Experiments on the AIME 2024 dataset evaluate eight state-of-the-art models and find that frontier models are comparatively resilient, while open-weight reasoning models experience catastrophic accuracy drops (up to ~55% on average and 100% on some perturbations).
To separate parsing/mechanical failures from true reasoning failures, the study controls working memory by solving multiple unperturbed problems sequentially in a single context window and observes accuracy decay in both open-weight models (7B–120B) and Claude Opus 4.6.
The authors conclude that intermediate reasoning steps can “permanently pollute” dense attention mechanisms, motivating new reasoning architectures that include explicit contextual resets in the Chain-of-Thought.
They raise open research questions about the optimal granularity of atomic reasoning tasks for achieving reliable, robust reasoning systems.

Abstract

While Large Language Models (LLMs) achieve high performance on standard mathematical benchmarks, their underlying reasoning processes remain highly overfit to standard textual formatting.
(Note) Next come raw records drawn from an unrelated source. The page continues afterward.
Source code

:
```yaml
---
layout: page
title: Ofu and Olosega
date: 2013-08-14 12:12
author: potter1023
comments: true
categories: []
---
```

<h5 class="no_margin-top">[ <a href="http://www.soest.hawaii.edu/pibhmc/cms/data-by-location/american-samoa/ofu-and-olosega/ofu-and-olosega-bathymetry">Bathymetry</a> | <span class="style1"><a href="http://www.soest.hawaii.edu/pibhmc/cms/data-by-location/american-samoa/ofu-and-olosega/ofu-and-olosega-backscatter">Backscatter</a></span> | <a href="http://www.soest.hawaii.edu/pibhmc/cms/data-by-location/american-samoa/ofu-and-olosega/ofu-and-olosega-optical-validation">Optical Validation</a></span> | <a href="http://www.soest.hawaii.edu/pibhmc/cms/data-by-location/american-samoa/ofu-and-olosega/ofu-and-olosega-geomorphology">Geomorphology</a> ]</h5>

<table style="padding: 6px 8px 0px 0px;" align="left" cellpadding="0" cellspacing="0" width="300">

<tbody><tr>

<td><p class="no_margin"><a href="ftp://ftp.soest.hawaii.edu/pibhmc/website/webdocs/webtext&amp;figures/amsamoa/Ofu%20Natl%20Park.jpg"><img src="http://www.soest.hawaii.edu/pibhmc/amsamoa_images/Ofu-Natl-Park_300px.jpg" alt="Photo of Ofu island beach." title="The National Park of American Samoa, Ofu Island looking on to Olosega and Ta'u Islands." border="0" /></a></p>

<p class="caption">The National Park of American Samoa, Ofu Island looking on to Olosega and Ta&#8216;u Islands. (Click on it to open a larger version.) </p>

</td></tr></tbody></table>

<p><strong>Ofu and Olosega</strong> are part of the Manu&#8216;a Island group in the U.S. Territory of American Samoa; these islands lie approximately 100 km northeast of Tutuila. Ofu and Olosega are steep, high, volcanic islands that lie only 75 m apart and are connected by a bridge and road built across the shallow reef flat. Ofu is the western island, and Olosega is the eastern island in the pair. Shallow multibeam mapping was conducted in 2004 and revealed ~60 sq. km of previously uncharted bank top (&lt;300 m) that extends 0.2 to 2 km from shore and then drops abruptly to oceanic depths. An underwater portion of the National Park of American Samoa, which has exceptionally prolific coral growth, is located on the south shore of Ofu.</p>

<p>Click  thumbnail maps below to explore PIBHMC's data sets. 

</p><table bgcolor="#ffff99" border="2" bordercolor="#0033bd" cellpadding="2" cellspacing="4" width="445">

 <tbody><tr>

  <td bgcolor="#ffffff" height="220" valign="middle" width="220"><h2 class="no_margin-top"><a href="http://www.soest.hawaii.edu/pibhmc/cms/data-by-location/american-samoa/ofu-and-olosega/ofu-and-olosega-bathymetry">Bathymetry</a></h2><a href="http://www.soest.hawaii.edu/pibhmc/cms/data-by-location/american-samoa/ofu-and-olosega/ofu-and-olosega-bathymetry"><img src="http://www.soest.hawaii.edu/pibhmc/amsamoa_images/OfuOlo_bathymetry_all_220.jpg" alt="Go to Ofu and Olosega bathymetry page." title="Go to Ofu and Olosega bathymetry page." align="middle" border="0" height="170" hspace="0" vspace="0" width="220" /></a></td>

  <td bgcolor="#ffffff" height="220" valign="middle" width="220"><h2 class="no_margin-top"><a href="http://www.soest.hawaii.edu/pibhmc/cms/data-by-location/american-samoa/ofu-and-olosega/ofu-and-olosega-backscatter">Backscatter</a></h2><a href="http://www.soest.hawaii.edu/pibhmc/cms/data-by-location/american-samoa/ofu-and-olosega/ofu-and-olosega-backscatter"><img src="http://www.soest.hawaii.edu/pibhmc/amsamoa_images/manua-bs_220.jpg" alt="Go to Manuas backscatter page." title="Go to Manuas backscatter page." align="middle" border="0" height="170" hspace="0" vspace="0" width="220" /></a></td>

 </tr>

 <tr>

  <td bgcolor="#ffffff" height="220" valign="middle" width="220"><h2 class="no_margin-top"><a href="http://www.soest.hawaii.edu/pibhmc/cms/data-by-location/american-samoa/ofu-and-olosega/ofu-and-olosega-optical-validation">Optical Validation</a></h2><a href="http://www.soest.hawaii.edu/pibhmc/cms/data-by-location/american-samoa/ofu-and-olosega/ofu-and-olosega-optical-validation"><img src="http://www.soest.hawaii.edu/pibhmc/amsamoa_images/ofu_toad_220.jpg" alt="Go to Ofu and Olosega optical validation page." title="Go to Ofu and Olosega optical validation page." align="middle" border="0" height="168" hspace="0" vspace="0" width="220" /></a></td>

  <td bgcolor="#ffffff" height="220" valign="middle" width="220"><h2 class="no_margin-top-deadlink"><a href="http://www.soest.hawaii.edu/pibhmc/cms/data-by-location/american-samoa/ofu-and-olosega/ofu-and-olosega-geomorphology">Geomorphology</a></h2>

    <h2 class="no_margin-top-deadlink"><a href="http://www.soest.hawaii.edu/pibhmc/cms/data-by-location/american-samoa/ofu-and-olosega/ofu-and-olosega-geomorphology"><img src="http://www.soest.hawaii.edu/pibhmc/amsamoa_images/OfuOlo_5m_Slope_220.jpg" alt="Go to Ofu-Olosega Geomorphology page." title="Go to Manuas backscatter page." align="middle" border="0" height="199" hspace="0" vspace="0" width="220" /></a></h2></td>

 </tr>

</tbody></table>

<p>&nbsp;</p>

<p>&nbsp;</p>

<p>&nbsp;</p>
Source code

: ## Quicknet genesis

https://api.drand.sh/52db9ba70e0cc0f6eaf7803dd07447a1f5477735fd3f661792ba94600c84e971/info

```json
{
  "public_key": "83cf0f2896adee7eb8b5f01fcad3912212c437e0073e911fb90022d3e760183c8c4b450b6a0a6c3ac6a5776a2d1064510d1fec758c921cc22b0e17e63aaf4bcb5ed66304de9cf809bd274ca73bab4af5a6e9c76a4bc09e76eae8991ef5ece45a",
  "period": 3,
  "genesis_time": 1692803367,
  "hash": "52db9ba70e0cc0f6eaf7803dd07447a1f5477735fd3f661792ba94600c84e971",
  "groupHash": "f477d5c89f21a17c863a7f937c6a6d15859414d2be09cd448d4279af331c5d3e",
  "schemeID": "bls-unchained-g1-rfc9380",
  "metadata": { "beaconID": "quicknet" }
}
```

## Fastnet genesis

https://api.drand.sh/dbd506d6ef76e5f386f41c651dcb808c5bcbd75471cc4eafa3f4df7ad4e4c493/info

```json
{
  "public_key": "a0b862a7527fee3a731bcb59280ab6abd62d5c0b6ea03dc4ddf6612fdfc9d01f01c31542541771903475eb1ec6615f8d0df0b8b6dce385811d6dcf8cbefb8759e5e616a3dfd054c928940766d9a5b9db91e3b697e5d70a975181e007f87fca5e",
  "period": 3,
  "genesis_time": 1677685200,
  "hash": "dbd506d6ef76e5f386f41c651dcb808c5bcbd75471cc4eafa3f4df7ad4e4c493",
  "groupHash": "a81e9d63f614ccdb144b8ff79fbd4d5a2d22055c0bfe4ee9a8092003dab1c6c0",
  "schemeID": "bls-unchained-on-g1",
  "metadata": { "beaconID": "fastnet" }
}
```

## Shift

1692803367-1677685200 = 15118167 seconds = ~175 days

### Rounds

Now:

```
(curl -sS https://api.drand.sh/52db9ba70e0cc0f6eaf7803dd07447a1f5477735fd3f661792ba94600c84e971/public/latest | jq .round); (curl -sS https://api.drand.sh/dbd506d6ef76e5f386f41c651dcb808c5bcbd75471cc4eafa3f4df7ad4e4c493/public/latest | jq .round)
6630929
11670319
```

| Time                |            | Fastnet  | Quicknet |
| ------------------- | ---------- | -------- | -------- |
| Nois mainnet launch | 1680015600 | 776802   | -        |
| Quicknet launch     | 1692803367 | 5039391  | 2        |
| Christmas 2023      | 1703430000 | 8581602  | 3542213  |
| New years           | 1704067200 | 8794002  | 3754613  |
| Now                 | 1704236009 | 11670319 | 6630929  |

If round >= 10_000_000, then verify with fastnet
We propose a perturbation pipeline consisting of 14 techniques to evaluate robustness of LLM reasoning. We apply this pipeline to AIME 2024 dataset and evalute 8 state-of-the-art models on the resulting benchmark. While frontier models exhibit resilience, open weights reasoning models suffer catastrophic collapses (up to 55% average accuracy drops across perturbations and up to 100% on some), exposing structural fragility. To further disentangle mechanical parsing failures from downstream reasoning failures, we strictly isolate the models' working memory capacity by forcing models to solve multiple unperturbed mathematical problems sequentially within a single context window. Our results indicate that open weight models ranging from 7B to 120B parameters and Claude Opus 4.6 exhibit accuracy decay on subsequent problems. This degradation demonstrates that intermediate reasoning steps permanently pollute standard dense attention mechanisms. We argue that to achieve reliable reasoning, future reasoning architectures must integrate explicit contextual resets within a model's own Chain-of-Thought, leading to fundamental open questions regarding the optimal granularity of atomic reasoning tasks.